It’s usually not going to be good whenever a politician starts generalizing about “inner-city kids,” or any other group.
Pennsylvania’s Senate Education Committee chairman is being rightly criticized for saying minority students from “inner-city” public schools would do better in vocational careers than in college.
Republican Sen. John Eichelberger said during a town hall that minority students are being pushed toward college and are dropping out. He says they’d succeed in a less-intensive track.

Eichelberger, who’s White, told a media outlet he blames failing urban school systems, not skin color, for minority students dropping out of college.

Eichelberger is right when he says that urban school systems are failing many minority school students. But the answer is not to discourage Black and Latino students from aspiring to college but to improve the schools they attend.
Democratic Sen. Vincent Hughes of Philadelphia said Eichelberger should be removed from the committee chairmanship.
Hughes said in an interview he “was repulsed by [Eichelberger’s] statement.”
“Let’s be clear, this issue about the stereotyping of Black and Brown children needing less-intensive tracks to succeed has been around for generations, maybe even centuries,” he said.
Eichelberger posted a statement about the controversy on his senate page.
“Well, I have finally been the victim of a fake news story,” the statement reads. “The Carlisle Sentinel did a convoluted and incomplete story about my town hall meeting last week, the Democrats decided to spin it even further, and other liberal media outlets followed along.”
The Republican lawmaker, who represents Blair and parts of Cumberland, Franklin, Fulton and Huntingdon counties, continued. Hughes “is calling me a racist because I spoke about the failing schools in Philadelphia, located in minority neighborhoods, not preparing their students for college. He’s trying to say that since the kids are Black, that I think they’re not capable of learning. Wrong.

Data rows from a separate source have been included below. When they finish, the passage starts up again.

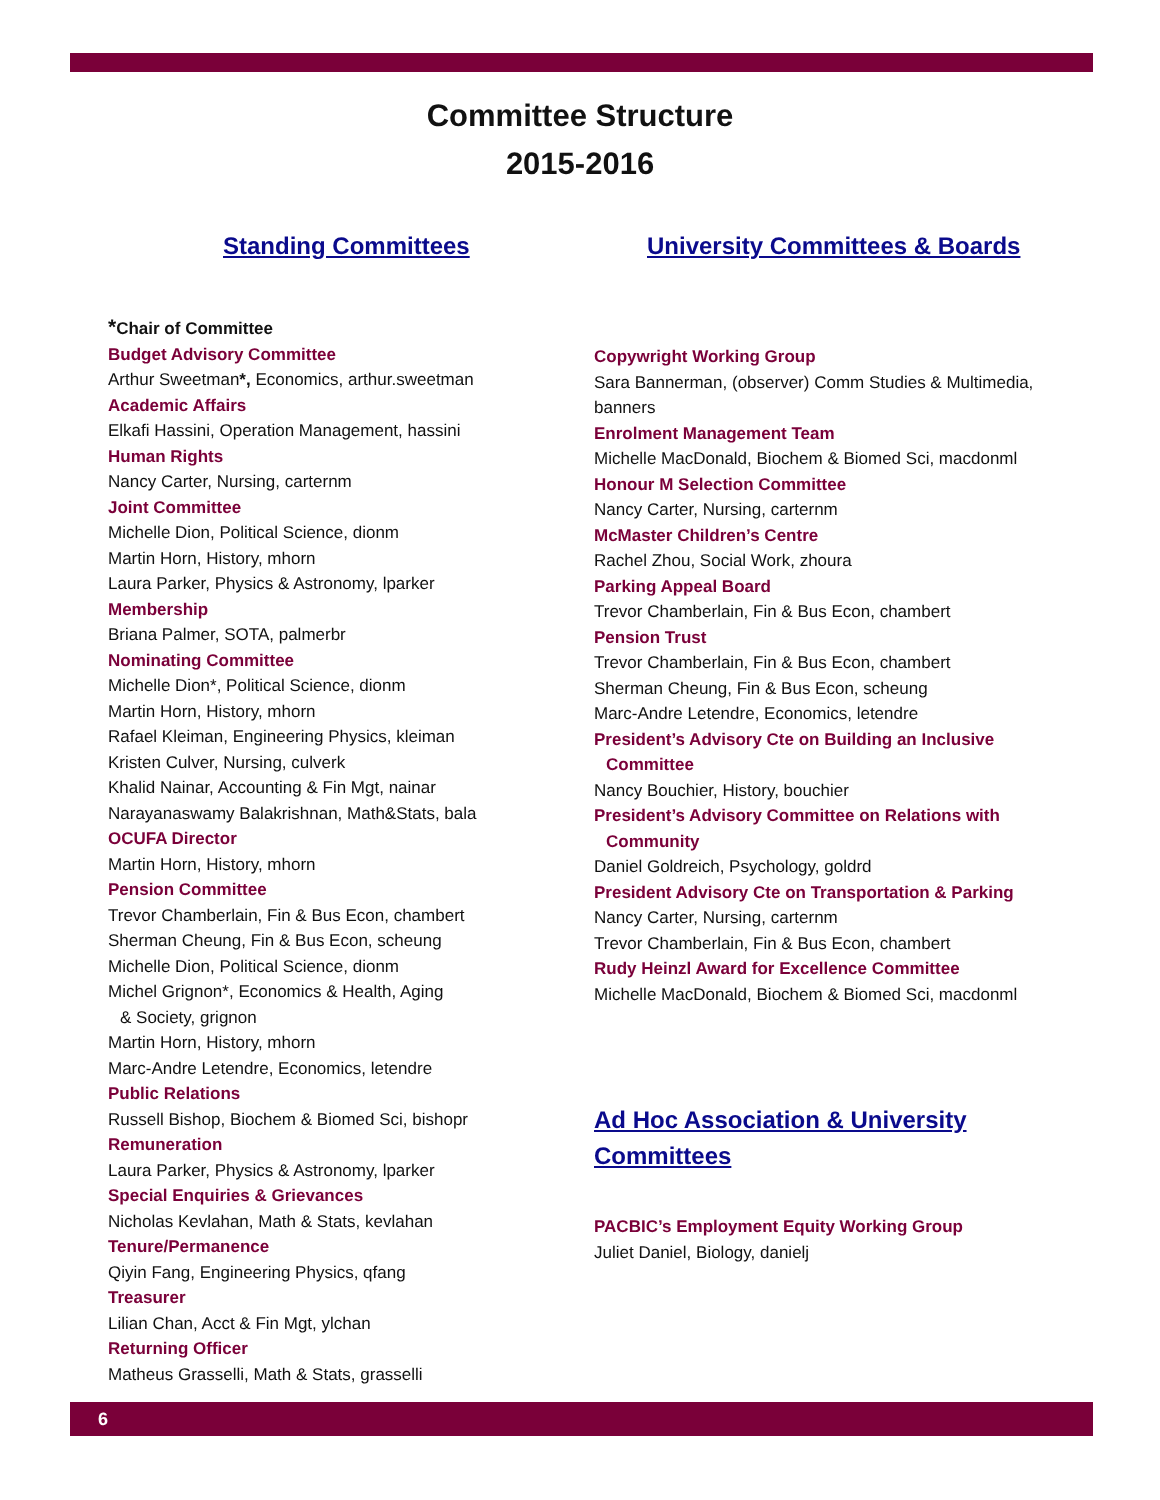Committee Structure
2015-2016
Standing Committees
*Chair of Committee
Budget Advisory Committee
Arthur Sweetman*, Economics, arthur.sweetman
Academic Affairs
Elkafi Hassini, Operation Management, hassini
Human Rights
Nancy Carter, Nursing, carternm
Joint Committee
Michelle Dion, Political Science, dionm
Martin Horn, History, mhorn
Laura Parker, Physics & Astronomy, lparker
Membership
Briana Palmer, SOTA, palmerbr
Nominating Committee
Michelle Dion*, Political Science, dionm
Martin Horn, History, mhorn
Rafael Kleiman, Engineering Physics, kleiman
Kristen Culver, Nursing, culverk
Khalid Nainar, Accounting & Fin Mgt, nainar
Narayanaswamy Balakrishnan, Math&Stats, bala
OCUFA Director
Martin Horn, History, mhorn
Pension Committee
Trevor Chamberlain, Fin & Bus Econ, chambert
Sherman Cheung, Fin & Bus Econ, scheung
Michelle Dion, Political Science, dionm
Michel Grignon*, Economics & Health, Aging
& Society, grignon
Martin Horn, History, mhorn
Marc-Andre Letendre, Economics, letendre
Public Relations
Russell Bishop, Biochem & Biomed Sci, bishopr
Remuneration
Laura Parker, Physics & Astronomy, lparker
Special Enquiries & Grievances
Nicholas Kevlahan, Math & Stats, kevlahan
Tenure/Permanence
Qiyin Fang, Engineering Physics, qfang
Treasurer
Lilian Chan, Acct & Fin Mgt, ylchan
Returning Officer
Matheus Grasselli, Math & Stats, grasselli
University Committees & Boards
Copywright Working Group
Sara Bannerman, (observer) Comm Studies & Multimedia, banners
Enrolment Management Team
Michelle MacDonald, Biochem & Biomed Sci, macdonml
Honour M Selection Committee
Nancy Carter, Nursing, carternm
McMaster Children’s Centre
Rachel Zhou, Social Work, zhoura
Parking Appeal Board
Trevor Chamberlain, Fin & Bus Econ, chambert
Pension Trust
Trevor Chamberlain, Fin & Bus Econ, chambert
Sherman Cheung, Fin & Bus Econ, scheung
Marc-Andre Letendre, Economics, letendre
President’s Advisory Cte on Building an Inclusive
Committee
Nancy Bouchier, History, bouchier
President’s Advisory Committee on Relations with
Community
Daniel Goldreich, Psychology, goldrd
President Advisory Cte on Transportation & Parking
Nancy Carter, Nursing, carternm
Trevor Chamberlain, Fin & Bus Econ, chambert
Rudy Heinzl Award for Excellence Committee
Michelle MacDonald, Biochem & Biomed Sci, macdonml
Ad Hoc Association & University Committees
PACBIC’s Employment Equity Working Group
Juliet Daniel, Biology, danielj
6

I see the potential of these children and want to see them succeed.”
Eichelberger made sweeping and insulting generalizations.
Hughes is right in pointing out that the problem is many minority students are victims of Pennsylvania’s unfair school-funding system and some drop out of college because they can’t afford it.
Despite the problem of coming from poorly funded schools, many African-American and Latino students overcome the obstacles and do well and finish college.

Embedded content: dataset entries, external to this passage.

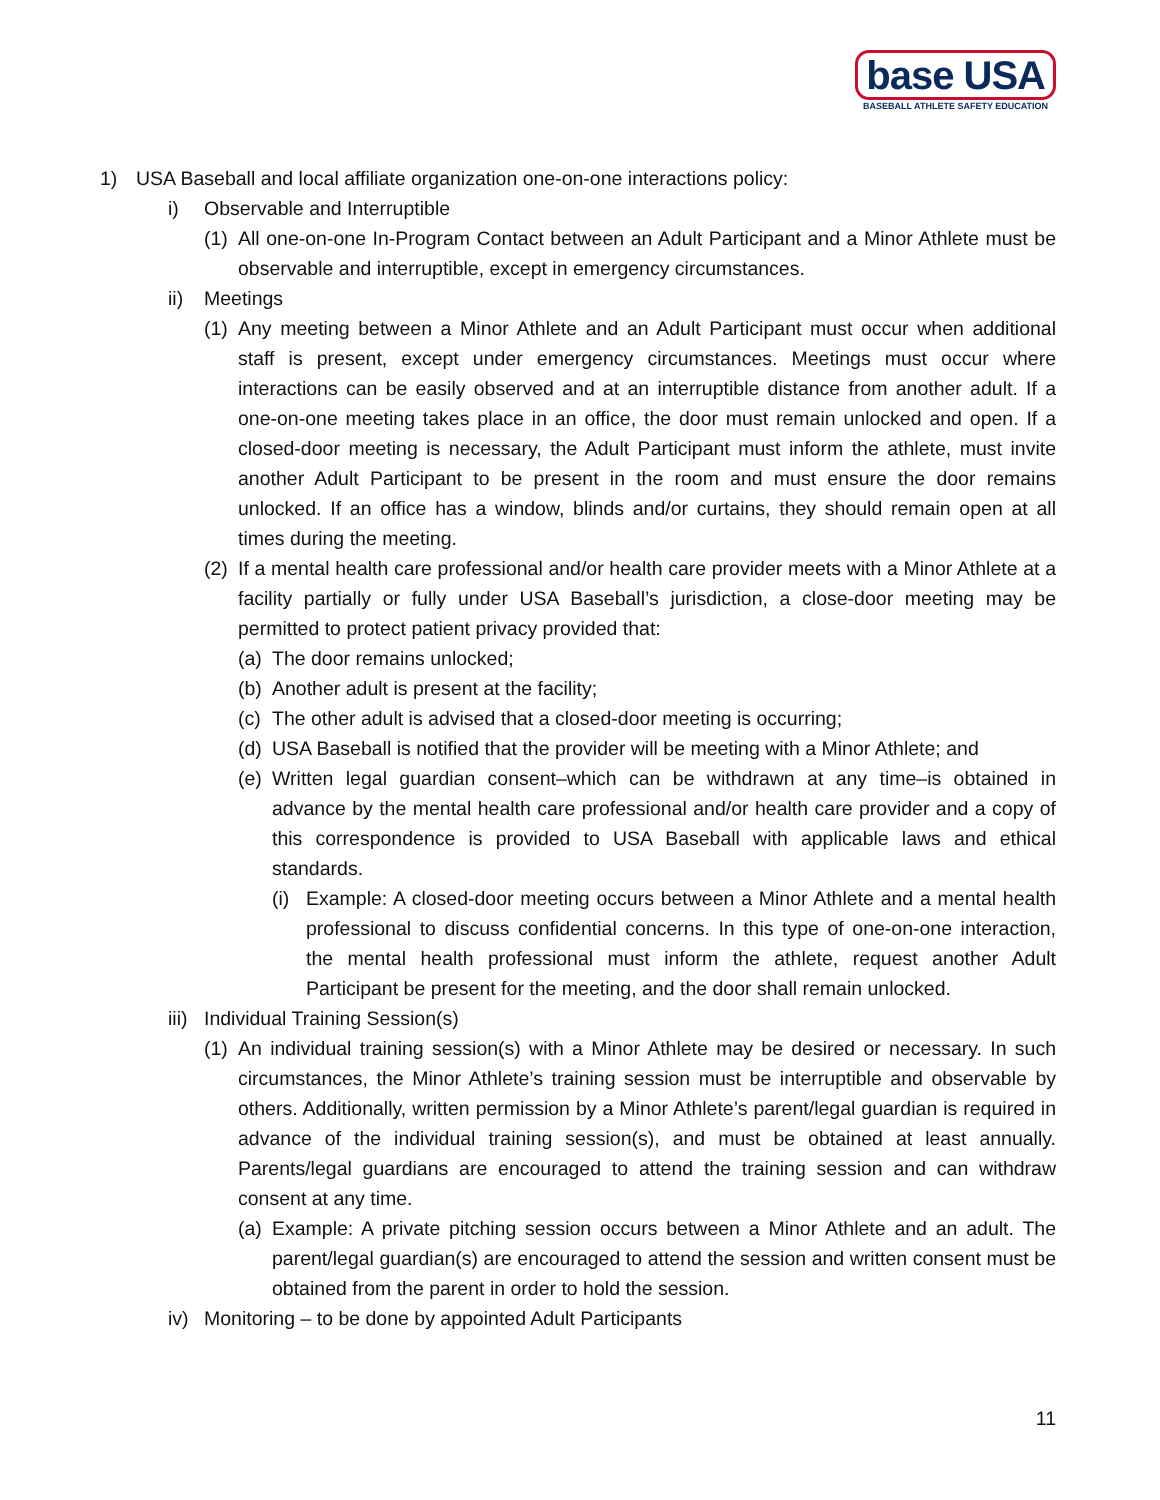base USA
BASEBALL ATHLETE SAFETY EDUCATION
1) USA Baseball and local affiliate organization one-on-one interactions policy:
i) Observable and Interruptible
(1) All one-on-one In-Program Contact between an Adult Participant and a Minor Athlete must be observable and interruptible, except in emergency circumstances.
ii) Meetings
(1) Any meeting between a Minor Athlete and an Adult Participant must occur when additional staff is present, except under emergency circumstances. Meetings must occur where interactions can be easily observed and at an interruptible distance from another adult. If a one-on-one meeting takes place in an office, the door must remain unlocked and open. If a closed-door meeting is necessary, the Adult Participant must inform the athlete, must invite another Adult Participant to be present in the room and must ensure the door remains unlocked. If an office has a window, blinds and/or curtains, they should remain open at all times during the meeting.
(2) If a mental health care professional and/or health care provider meets with a Minor Athlete at a facility partially or fully under USA Baseball’s jurisdiction, a close-door meeting may be permitted to protect patient privacy provided that:
(a) The door remains unlocked;
(b) Another adult is present at the facility;
(c) The other adult is advised that a closed-door meeting is occurring;
(d) USA Baseball is notified that the provider will be meeting with a Minor Athlete; and
(e) Written legal guardian consent–which can be withdrawn at any time–is obtained in advance by the mental health care professional and/or health care provider and a copy of this correspondence is provided to USA Baseball with applicable laws and ethical standards.
(i) Example: A closed-door meeting occurs between a Minor Athlete and a mental health professional to discuss confidential concerns. In this type of one-on-one interaction, the mental health professional must inform the athlete, request another Adult Participant be present for the meeting, and the door shall remain unlocked.
iii) Individual Training Session(s)
(1) An individual training session(s) with a Minor Athlete may be desired or necessary. In such circumstances, the Minor Athlete’s training session must be interruptible and observable by others. Additionally, written permission by a Minor Athlete’s parent/legal guardian is required in advance of the individual training session(s), and must be obtained at least annually. Parents/legal guardians are encouraged to attend the training session and can withdraw consent at any time.
(a) Example: A private pitching session occurs between a Minor Athlete and an adult. The parent/legal guardian(s) are encouraged to attend the session and written consent must be obtained from the parent in order to hold the session.
iv) Monitoring – to be done by appointed Adult Participants
11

The problem of underperforming schools is not just limited to urban schools that serve African Americans and Hispanics but also schools in rural areas and towns where mostly white children attend.

The fact is that many American children, of all races, are not being properly prepared for the vocational careers that Eichelberger says would be better suited for “inner-city kids.”
When President Donald Trump brought two dozen manufacturing CEOs to the White House last week and asked them to commit to restoring factory jobs lost to foreign completion, the CEOs pushed back and said jobs exist but skills don’t.
The CEOs suggested that there are still plenty of openings for U.S. factory jobs but too few qualified people to fill them. “They urged the White House to support vocational training for the high-tech skills that today’s manufacturers increasingly require — a topic Trump has seldom addressed,” reports the Associated Press.
“One executive said in discussions with White House officials that his company has 50 participants in a factory apprenticeship program, but could take 500 if enough were qualified. But he said that in his experience, most students coming out of high school lack the math and English skills to absorb technical manuals,” AP reports.
It should be noted that CEOs were not talking about “inner-city kids” lacking the skills required but were making a damning indictment on America’s educational system.